*** Text ***
rows = 1
epochs = 200
The Model
model = nn.Sequential(
OrderedDict(
input_to_hidden=nn.Linear(HyperParameters.inputs,
HyperParameters.hidden_layer_1),
activation_1=nn.ReLU(),
hidden_to_hidden=nn.Linear(HyperParameters.hidden_layer_1,
HyperParameters.hidden_layer_2),
activation_2=nn.ReLU(),
hidden_to_output=nn.Linear(HyperParameters.hidden_layer_2,
HyperParameters.outputs),
activation_out=nn.LogSoftmax(dim=HyperParameters.rows),
)
)
The Optimizer and Loss
criterion = nn.NLLLoss()
optimizer = optim.SGD(model.parameters(), lr=HyperParameters.learning_rate)
Training
The process:
- Make a forward pass through the network to get the logits
- Use the logits to calculate the loss
- Perform a backward pass through the network with `loss.backward()` to calculate the gradients
- Take a step with the optimizer to update the weights
By adjusting the hyperparameters (hidden units, learning rate, etc), you should be able to get the training loss below 0.4.
for epoch in range(HyperParameters.epochs):
running_loss = 0
for images, labels in training_batches:
# some setup
## Flatten the images
images = images.view(images.shape[0], -1)
## Reset the optimizer
optimizer.zero_grad()
# forward pass
output = model.forward(images)
# back-propagation
loss = criterion(output, labels)
loss.backward()
# take the next step
optimizer.step()
running_loss += loss.item()
if not epoch % 10:
print(f"Training loss: {running_loss/len(data_batches)}")
Training loss: 1.2992842076048414 Training loss: 0.4147487568385057 Training loss: 0.3563503011393903 Training loss: 0.31974349495793963 Training loss: 0.2909906929267495 Training loss: 0.2669587785135836 Training loss: 0.24693025264150298 Training loss: 0.22828677767661334 Training loss: 0.2111341437932525 Training loss: 0.19651830268662368 Training loss: 0.18078892016763498 Training loss: 0.1678272306934984 Training loss: 0.15590339134147427 Training loss: 0.1440456182614509 Training loss: 0.13368237831159188 Training loss: 0.1232291767592115 Training loss: 0.11354898248336462 Training loss: 0.104927517529299 Training loss: 0.09589472461912806 Training loss: 0.08939716171846589
Check out a prediction.
images, labels = iter(test_batches).next()
image, label = images[0], labels[0]
# Convert 2D image to 1D vector
image = image.resize_(1, 784)
with torch.no_grad():
logits = model(image)
probabilities = F.softmax(logits, dim=1)
with seaborn.axes_style(style="whitegrid"):
helper.view_classify(image.resize_(1, 28, 28), probabilities,
version='Fashion')
That looks pretty good to me.
print(label_decoder[label.item()])
print(label_decoder[probabilities.argmax().item()])
Sandal Sandal
So this time we got it right.
***
Exercise requirements:
**1.** List the names given to the six layers inside the OrderedDict of the model in the PyTorch text.
**2.** In the PyTorch text, what loss function is assigned to the criterion?
**3.** Reproduce part of the PyTorch text, beginning at the words "image, label = images[0], labels[0]" and stopping after "got it right.".
The lines have nothing to do with the PyTorch text.
*** Exercise data ***
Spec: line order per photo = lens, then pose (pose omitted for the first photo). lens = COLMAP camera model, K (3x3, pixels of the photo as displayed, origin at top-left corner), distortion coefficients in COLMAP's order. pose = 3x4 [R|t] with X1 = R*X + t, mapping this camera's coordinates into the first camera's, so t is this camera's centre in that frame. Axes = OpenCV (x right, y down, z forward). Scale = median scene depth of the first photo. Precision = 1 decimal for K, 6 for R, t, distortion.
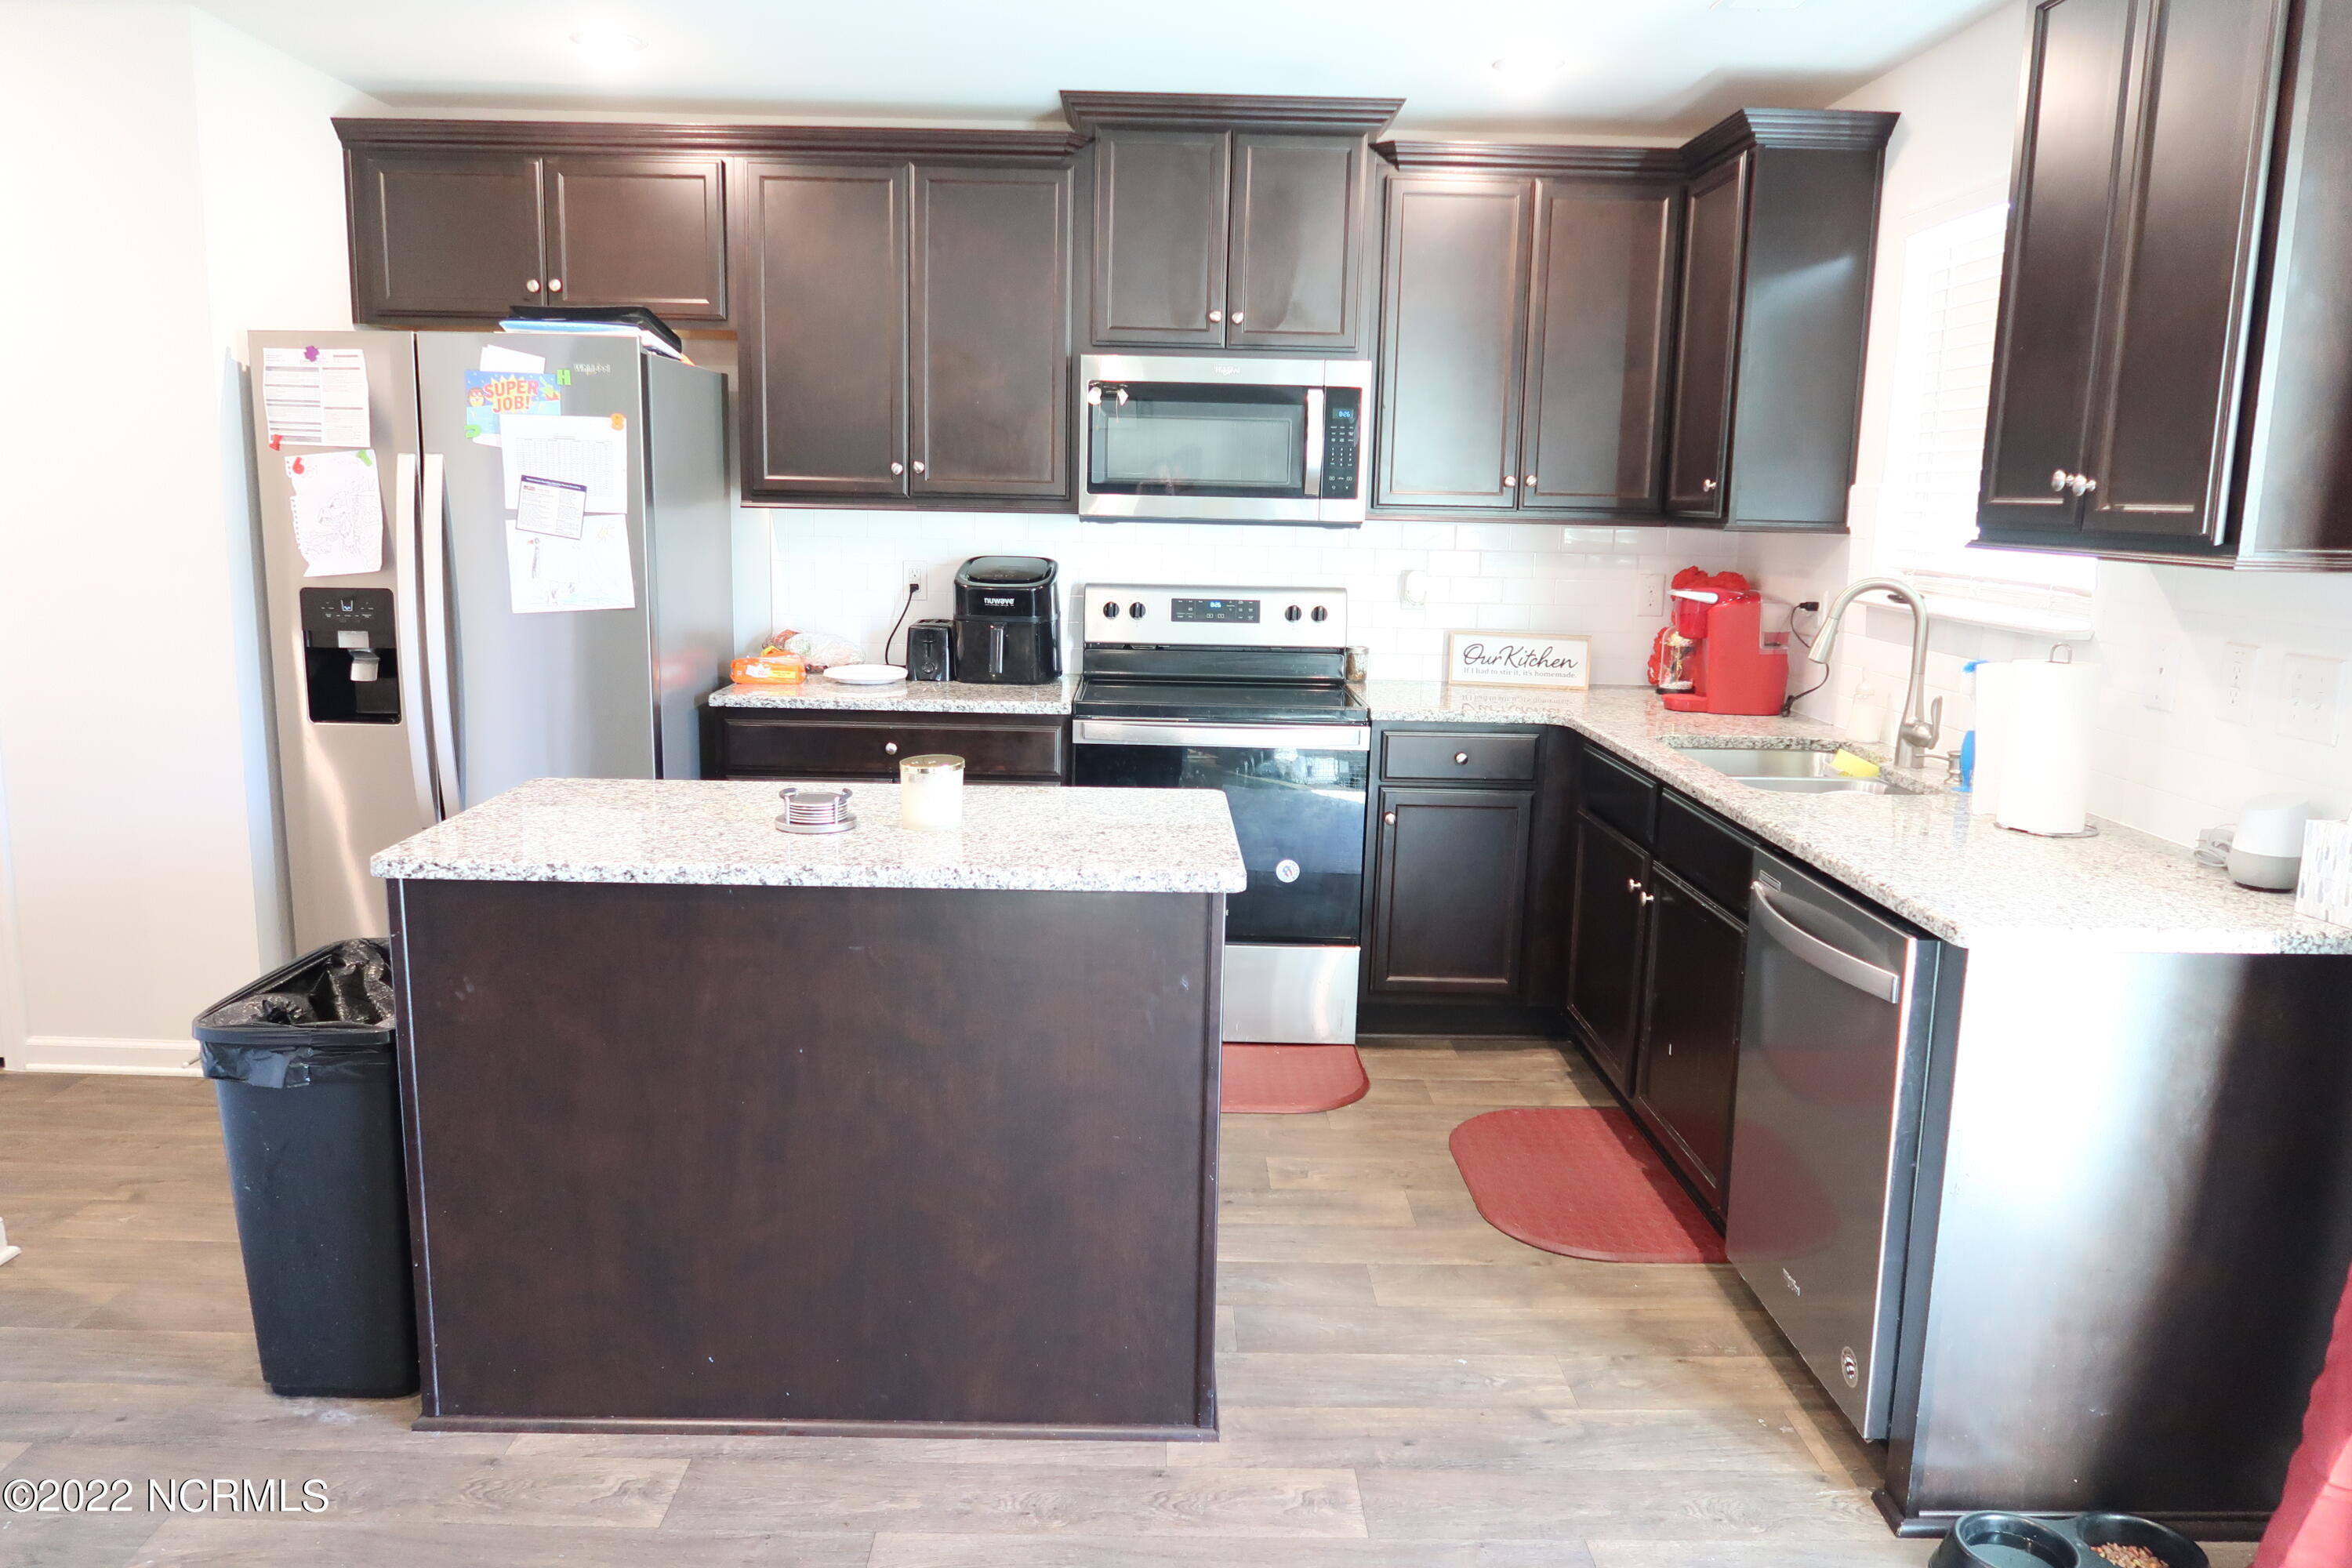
lens RADIAL K [[1615.7, 0, 1171.6], [0, 1615.7, 773.4], [0, 0, 1]] dist [-0.029842, 0.013100]
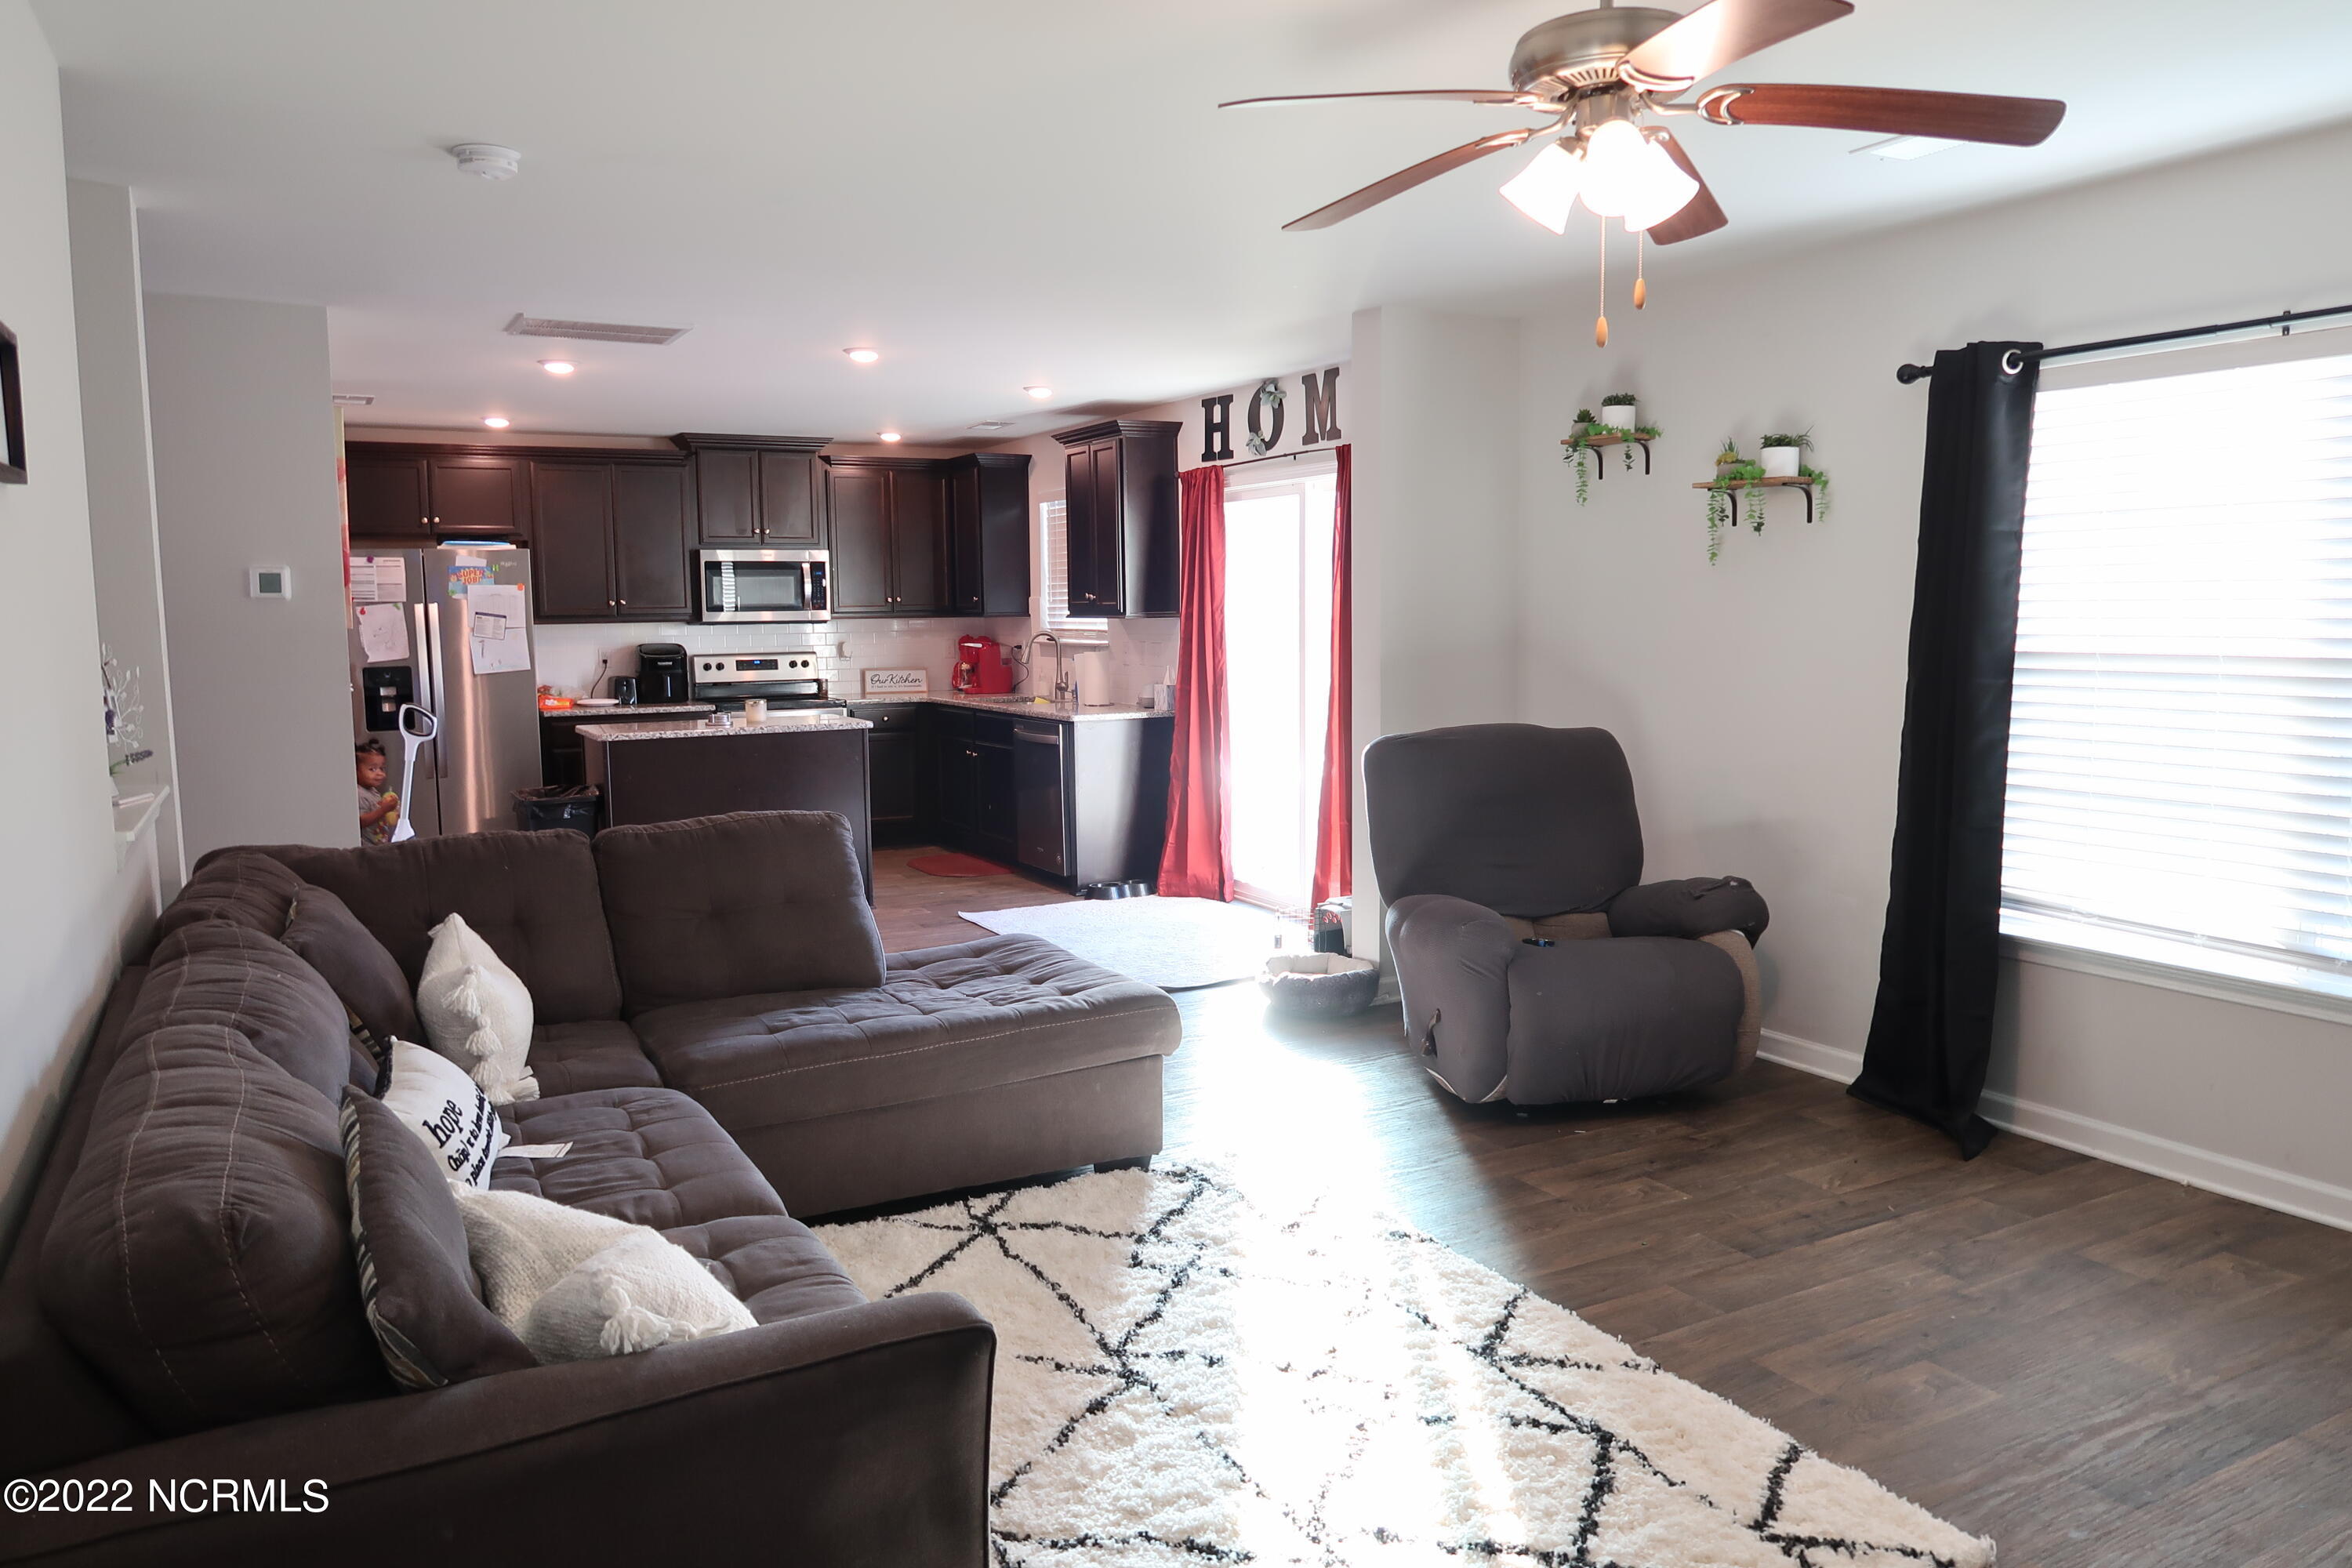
***
Exercise solutions:
**1.** input_to_hidden, activation_1, hidden_to_hidden, activation_2, hidden_to_output, activation_out

**2.** nn.NLLLoss()

**3.**
image, label = images[0], labels[0]
# Convert 2D image to 1D vector
image = image.resize_(1, 784)
with torch.no_grad():
logits = model(image)
probabilities = F.softmax(logits, dim=1)
with seaborn.axes_style(style="whitegrid"):
helper.view_classify(image.resize_(1, 28, 28), probabilities,
version='Fashion')
That looks pretty good to me.
print(label_decoder[label.item()])
print(label_decoder[probabilities.argmax().item()])
Sandal Sandal
So this time we got it right.